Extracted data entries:
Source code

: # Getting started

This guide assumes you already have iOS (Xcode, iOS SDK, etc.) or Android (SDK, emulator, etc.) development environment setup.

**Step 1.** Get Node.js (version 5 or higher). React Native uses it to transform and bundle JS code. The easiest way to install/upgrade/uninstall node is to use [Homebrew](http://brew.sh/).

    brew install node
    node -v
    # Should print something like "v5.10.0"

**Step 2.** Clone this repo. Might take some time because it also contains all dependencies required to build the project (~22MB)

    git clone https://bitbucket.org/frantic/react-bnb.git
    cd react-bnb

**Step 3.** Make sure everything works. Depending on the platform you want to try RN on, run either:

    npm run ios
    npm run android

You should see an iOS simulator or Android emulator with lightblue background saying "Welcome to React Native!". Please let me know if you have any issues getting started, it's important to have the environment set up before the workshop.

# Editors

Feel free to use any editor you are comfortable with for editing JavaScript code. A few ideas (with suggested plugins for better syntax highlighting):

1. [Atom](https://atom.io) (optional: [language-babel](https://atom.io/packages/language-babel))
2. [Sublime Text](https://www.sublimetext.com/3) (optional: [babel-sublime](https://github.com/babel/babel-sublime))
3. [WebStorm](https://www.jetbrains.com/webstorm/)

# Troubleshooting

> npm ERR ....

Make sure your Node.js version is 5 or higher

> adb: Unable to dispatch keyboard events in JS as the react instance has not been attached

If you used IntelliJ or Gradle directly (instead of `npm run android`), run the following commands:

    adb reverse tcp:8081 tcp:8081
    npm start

Work task —
Output every one of the records above again, word for word and line for line, with no changes.

Task output —
Source code

: # Getting started

This guide assumes you already have iOS (Xcode, iOS SDK, etc.) or Android (SDK, emulator, etc.) development environment setup.

**Step 1.** Get Node.js (version 5 or higher). React Native uses it to transform and bundle JS code. The easiest way to install/upgrade/uninstall node is to use [Homebrew](http://brew.sh/).

    brew install node
    node -v
    # Should print something like "v5.10.0"

**Step 2.** Clone this repo. Might take some time because it also contains all dependencies required to build the project (~22MB)

    git clone https://bitbucket.org/frantic/react-bnb.git
    cd react-bnb

**Step 3.** Make sure everything works. Depending on the platform you want to try RN on, run either:

    npm run ios
    npm run android

You should see an iOS simulator or Android emulator with lightblue background saying "Welcome to React Native!". Please let me know if you have any issues getting started, it's important to have the environment set up before the workshop.

# Editors

Feel free to use any editor you are comfortable with for editing JavaScript code. A few ideas (with suggested plugins for better syntax highlighting):

1. [Atom](https://atom.io) (optional: [language-babel](https://atom.io/packages/language-babel))
2. [Sublime Text](https://www.sublimetext.com/3) (optional: [babel-sublime](https://github.com/babel/babel-sublime))
3. [WebStorm](https://www.jetbrains.com/webstorm/)

# Troubleshooting

> npm ERR ....

Make sure your Node.js version is 5 or higher

> adb: Unable to dispatch keyboard events in JS as the react instance has not been attached

If you used IntelliJ or Gradle directly (instead of `npm run android`), run the following commands:

    adb reverse tcp:8081 tcp:8081
    npm start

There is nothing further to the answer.